From those above reasons, it is evident than the communication gap between employers and employees plays a significantly important role behind any kind of industrial disputes. The mutual understanding between those two parties is a crucial factor in motivating workers and brings the company through any tough situation as well as achieves long term success.

Obviously there is some efficiency ways that top management would find useful and at the same time will help the company to motivate and make the workers feel privileged. Firstly the top management has to find out which rewards the workers/employees want or which rewards present highest value to them. Secondly, the managers must make sure the rewards are delivered to the employees once the given tasks or goals are completed. Finally, managers must ensure that the employees have the perfect condition and necessary capabilities to accomplish the given task, which will help the workers to grow self confidence among them about reaching the goal and thus get rewarded


However it is not easy to obtain the mutual understanding between employers and workers. It remains a big challenge to many top managers of each company. If employees understand the real situation of the company or what their employer has been through, they would less likely to make trouble or to suspect their employers. However it would be hard to give any excuse for benefit cutting if the business is still getting the substantial profits. If the conflict happens, the manager can use the help of professional negotiators to pursue their mutual interests and possibly find a good solution or ask for the help of a third party which normally is lawyer or a union leader to promote mediation. If mediation is unsuccessful, workers may have to take the conflict to the government. The only methods for getting the government interested in the conflict are through lobbying and a publicity campaign. From the above cases, its obvious there is always a worker union playing a leading role in most of the strikes. If there is already a worker union exists, the workers will demand to establish another one on behalf of a specific department. If the management leaders denied the request, the employees take it as a stimulus to call off a strike.

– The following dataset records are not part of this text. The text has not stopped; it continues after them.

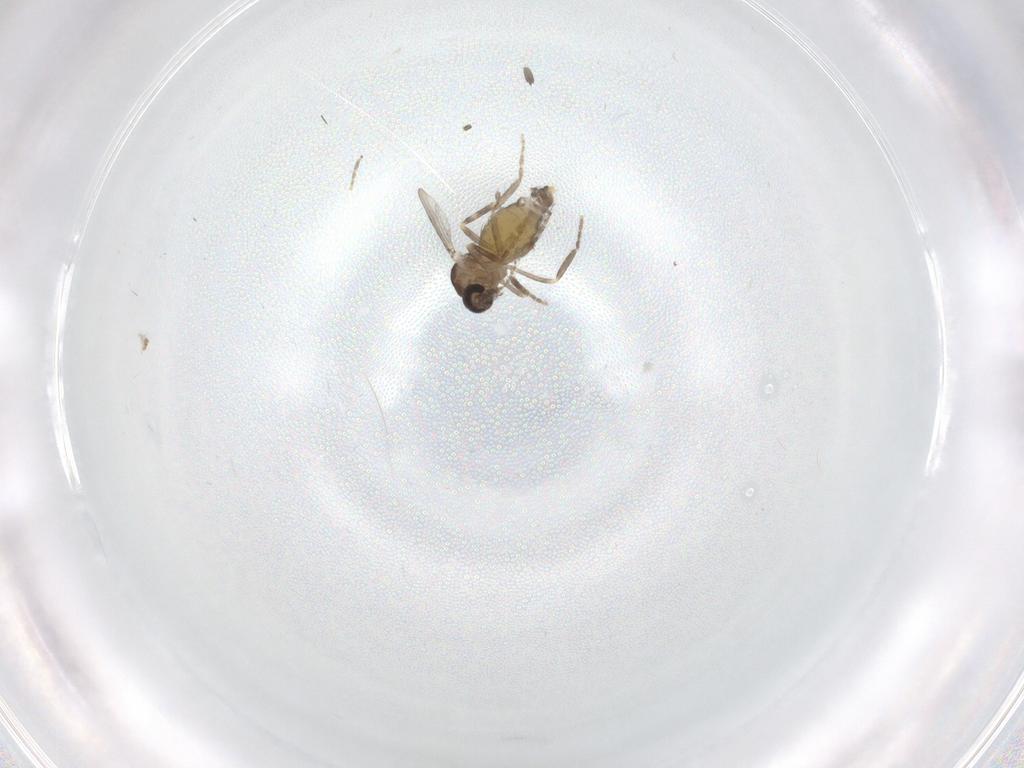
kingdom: Animalia
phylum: Arthropoda
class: Insecta
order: Diptera
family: Ceratopogonidae
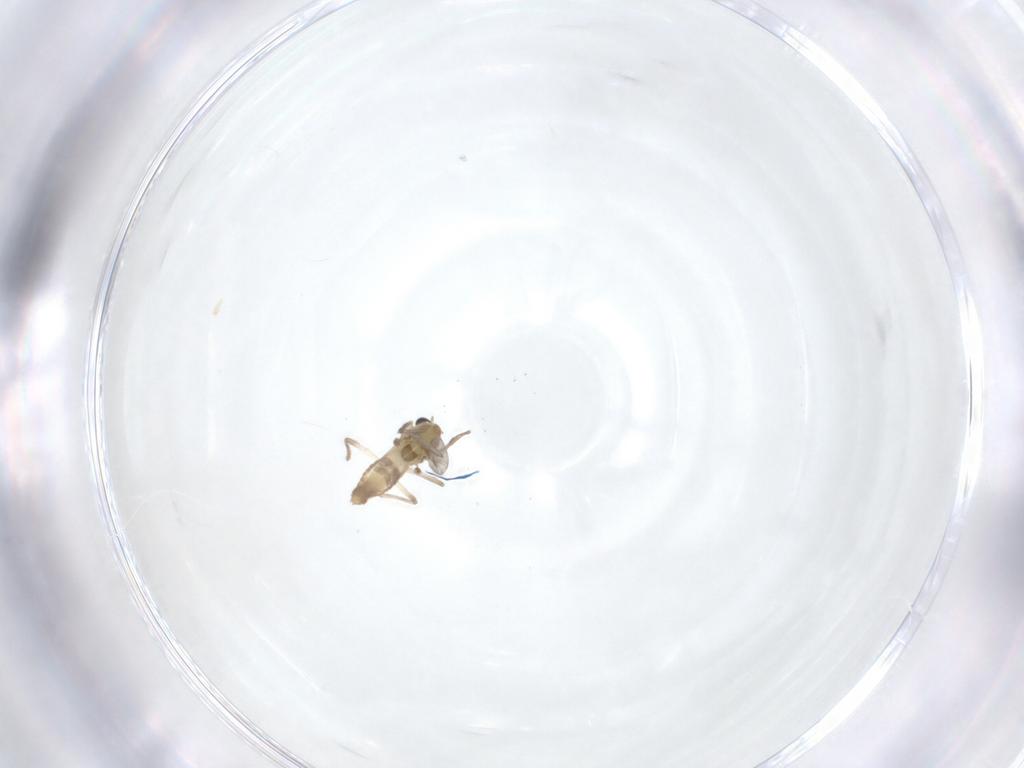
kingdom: Animalia
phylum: Arthropoda
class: Insecta
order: Diptera
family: Chironomidae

Most trade unions in India are aligned to parliamentary parties and of these; leftist parties have traditionally been at the forefront of voicing workers' demands. But instead of lending strength to workers they have also followed government policies. The management should learn to deal with the situation as well as get along with the worker union.

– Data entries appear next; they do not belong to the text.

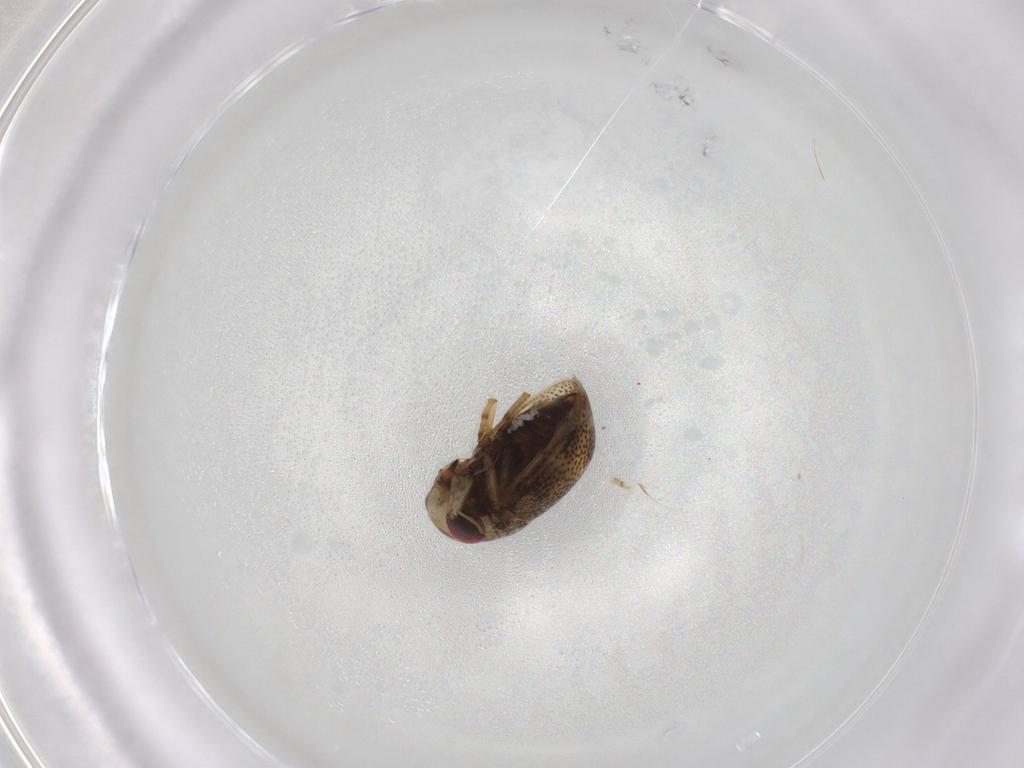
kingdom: Animalia
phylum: Arthropoda
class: Insecta
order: Hemiptera
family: Pleidae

Prior to 1991, national unions helped put in place tough labor laws. One such law forces firms with 100 or more employees to seek government approval before they can fire workers or close down. Labor laws also prevent companies from reassigning workers to different tasks, so the companies should learn to adjust to changes in the market.

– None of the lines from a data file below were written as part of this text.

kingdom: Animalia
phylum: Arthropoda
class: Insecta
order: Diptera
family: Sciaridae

Though strikes and lockouts are common global phenomena and Indian companies are often the target of random strikes, it's the MNCs (Hyundai, Honda, Nokia, Bosch, Pricol, etc.) which get attention because of their profile. Most of them represent the best across industries.


However, the strikes and lockouts should not be supported or made legal because it removes the source of profits and injures company. It makes serious harm to property of the company, the law breaking, and if there is an employee's win in the strike, labor cost makes a serious item in the budget of employer. It is clear, that during this conflicts both sided are suffered and lose more than either side expect to gain.